> _Working data_:
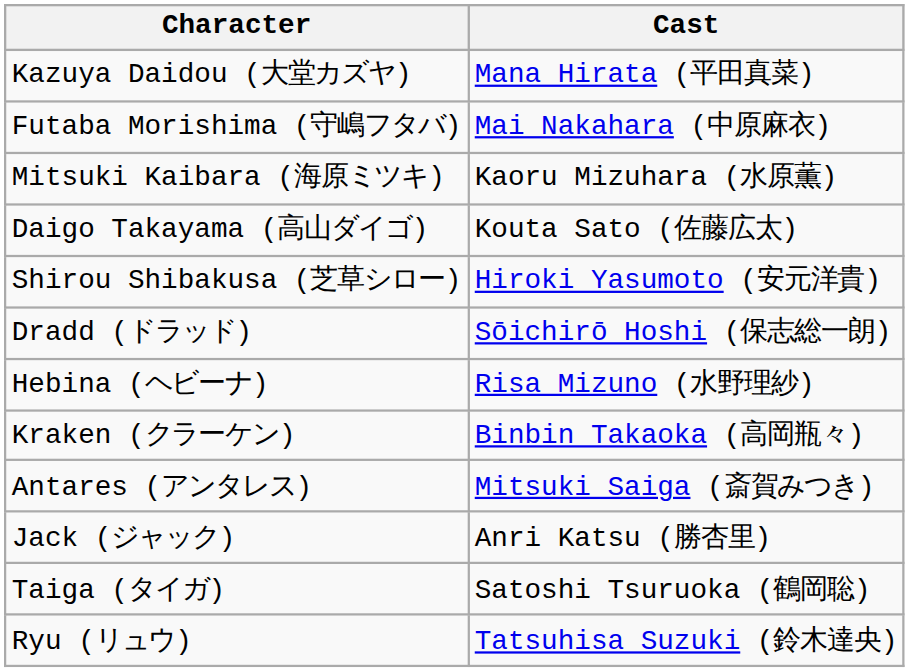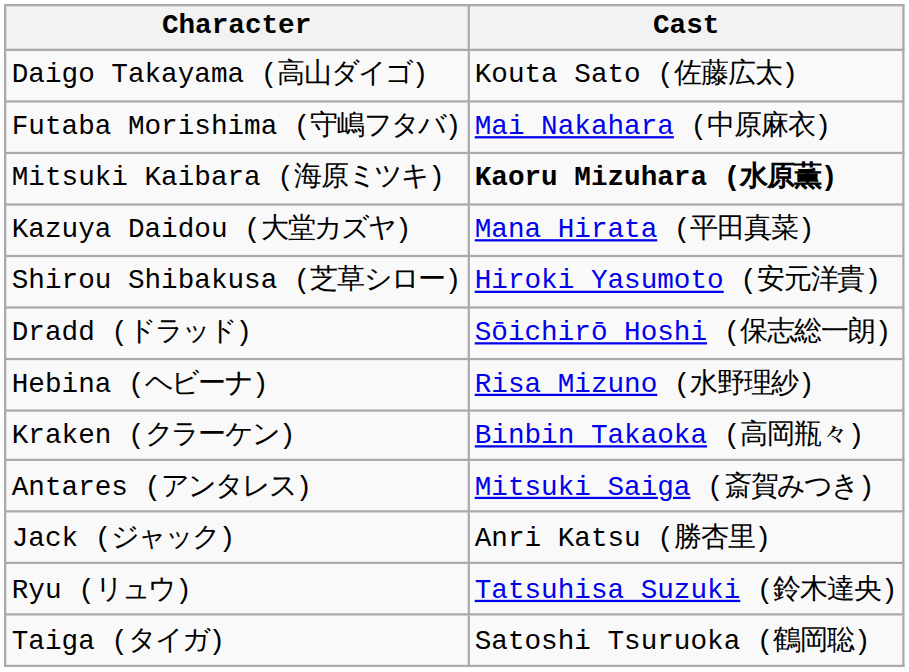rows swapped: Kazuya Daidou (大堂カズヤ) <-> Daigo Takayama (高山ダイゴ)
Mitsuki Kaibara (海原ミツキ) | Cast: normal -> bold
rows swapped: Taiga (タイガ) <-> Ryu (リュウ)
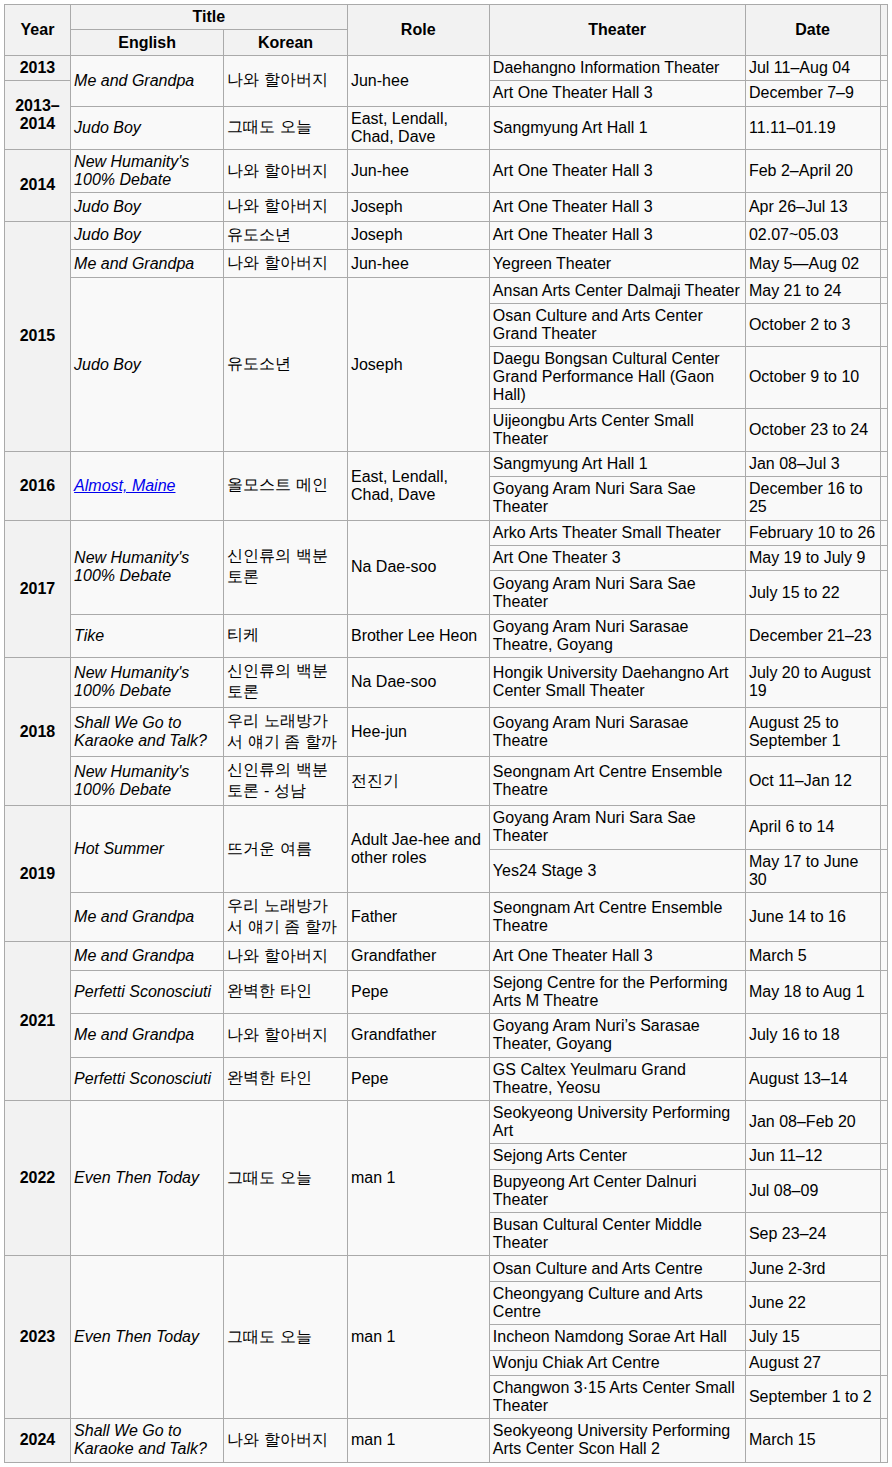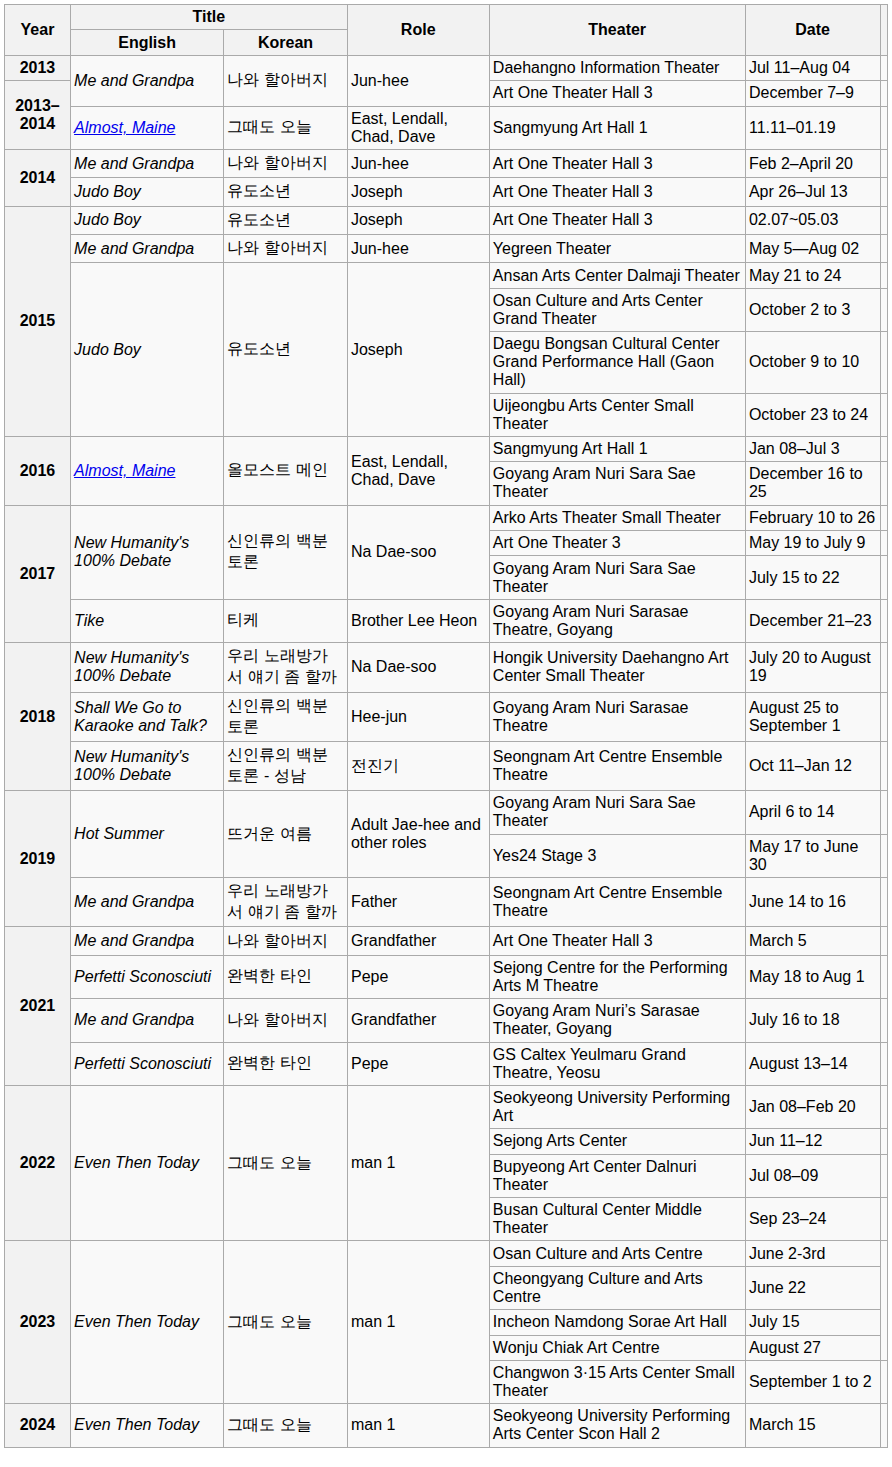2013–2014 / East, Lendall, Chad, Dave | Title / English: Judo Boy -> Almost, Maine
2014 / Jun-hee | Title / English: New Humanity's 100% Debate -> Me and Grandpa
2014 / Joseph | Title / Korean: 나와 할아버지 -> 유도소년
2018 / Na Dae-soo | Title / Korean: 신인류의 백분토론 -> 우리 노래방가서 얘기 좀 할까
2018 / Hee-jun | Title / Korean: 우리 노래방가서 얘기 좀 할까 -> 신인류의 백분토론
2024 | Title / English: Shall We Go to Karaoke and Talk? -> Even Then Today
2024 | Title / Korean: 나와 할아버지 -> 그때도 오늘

---

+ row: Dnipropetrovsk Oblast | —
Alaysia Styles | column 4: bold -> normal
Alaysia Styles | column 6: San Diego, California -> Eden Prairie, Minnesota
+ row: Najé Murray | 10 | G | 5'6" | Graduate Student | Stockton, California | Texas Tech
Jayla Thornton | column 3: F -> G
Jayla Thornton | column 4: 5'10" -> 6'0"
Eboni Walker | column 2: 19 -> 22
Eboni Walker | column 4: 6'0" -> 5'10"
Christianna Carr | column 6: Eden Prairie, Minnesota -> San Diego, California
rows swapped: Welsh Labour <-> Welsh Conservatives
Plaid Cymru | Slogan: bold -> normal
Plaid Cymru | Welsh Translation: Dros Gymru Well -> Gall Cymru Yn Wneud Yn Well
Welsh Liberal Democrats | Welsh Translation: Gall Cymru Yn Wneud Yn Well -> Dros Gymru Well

> _Requirement_:
Reproduce, word for word, the lines of the records from the one containing "rows swapped: Kazuya" through the one containing "2024 | Title / Korean: 나와 할아버지 -> 그때도 오늘", leaving the pictures out.

> _Reply_:
rows swapped: Kazuya Daidou (大堂カズヤ) <-> Daigo Takayama (高山ダイゴ)
Mitsuki Kaibara (海原ミツキ) | Cast: normal -> bold
rows swapped: Taiga (タイガ) <-> Ryu (リュウ)
2013–2014 / East, Lendall, Chad, Dave | Title / English: Judo Boy -> Almost, Maine
2014 / Jun-hee | Title / English: New Humanity's 100% Debate -> Me and Grandpa
2014 / Joseph | Title / Korean: 나와 할아버지 -> 유도소년
2018 / Na Dae-soo | Title / Korean: 신인류의 백분토론 -> 우리 노래방가서 얘기 좀 할까
2018 / Hee-jun | Title / Korean: 우리 노래방가서 얘기 좀 할까 -> 신인류의 백분토론
2024 | Title / English: Shall We Go to Karaoke and Talk? -> Even Then Today
2024 | Title / Korean: 나와 할아버지 -> 그때도 오늘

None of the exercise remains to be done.